_TO DO_.
Below are entries; output exactly the lines from the one with "left elbow: (512, 651)" to the one with "left back paw: (568, 699)", both included, and nothing else.

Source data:
########
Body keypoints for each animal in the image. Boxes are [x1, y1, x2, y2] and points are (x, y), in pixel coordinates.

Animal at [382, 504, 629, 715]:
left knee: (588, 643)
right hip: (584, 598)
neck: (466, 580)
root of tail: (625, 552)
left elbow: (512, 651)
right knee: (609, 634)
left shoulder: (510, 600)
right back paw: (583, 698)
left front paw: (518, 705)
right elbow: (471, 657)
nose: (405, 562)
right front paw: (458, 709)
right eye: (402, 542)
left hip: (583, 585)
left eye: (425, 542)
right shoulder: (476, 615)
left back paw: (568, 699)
########
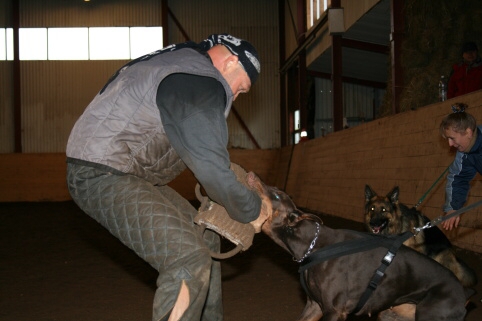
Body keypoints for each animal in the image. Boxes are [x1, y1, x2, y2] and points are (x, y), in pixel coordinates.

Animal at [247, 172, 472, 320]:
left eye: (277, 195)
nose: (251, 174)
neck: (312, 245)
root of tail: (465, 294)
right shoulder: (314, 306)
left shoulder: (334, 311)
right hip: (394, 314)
########
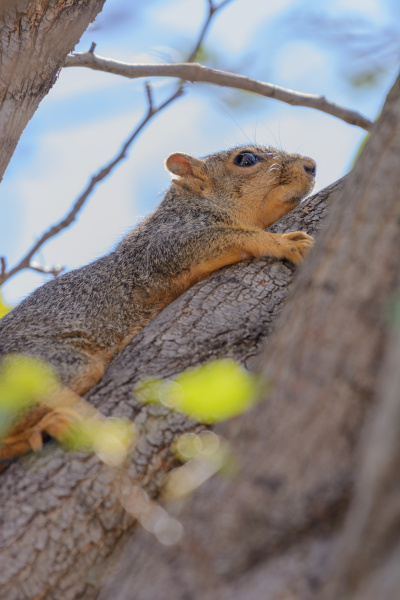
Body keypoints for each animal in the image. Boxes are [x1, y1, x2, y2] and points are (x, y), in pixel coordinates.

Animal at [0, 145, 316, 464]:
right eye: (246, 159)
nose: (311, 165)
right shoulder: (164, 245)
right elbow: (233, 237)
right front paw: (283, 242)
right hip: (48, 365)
########
_TASK RESPONSE_.
left elbow: (512, 651)
right knee: (609, 634)
left shoulder: (510, 600)
right back paw: (583, 698)
left front paw: (518, 705)
right elbow: (471, 657)
nose: (405, 562)
right front paw: (458, 709)
right eye: (402, 542)
left hip: (583, 585)
left eye: (425, 542)
right shoulder: (476, 615)
left back paw: (568, 699)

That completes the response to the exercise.